Return all of the data below verbatim and exclude every picture.

Circuit design data
____________________

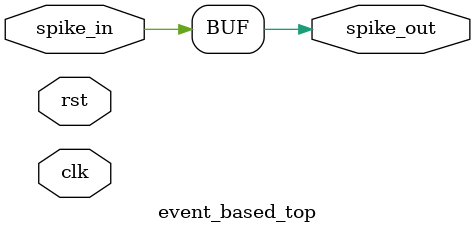
<source format=v>
`timescale 1ns / 1ps
module event_based_top
(
    input wire clk,
    input wire rst,
    input wire spike_in,
    output reg spike_out
);

always @(spike_in) begin
    spike_out = spike_in;
end

endmodule
</source>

____________________

Exercise answer
<source format=v>
`timescale 1ns / 1ps
module event_based_top
(
    input wire clk,
    input wire rst,
    input wire spike_in,
    output reg spike_out
);

always @(spike_in) begin
    spike_out = spike_in;
end

endmodule
</source>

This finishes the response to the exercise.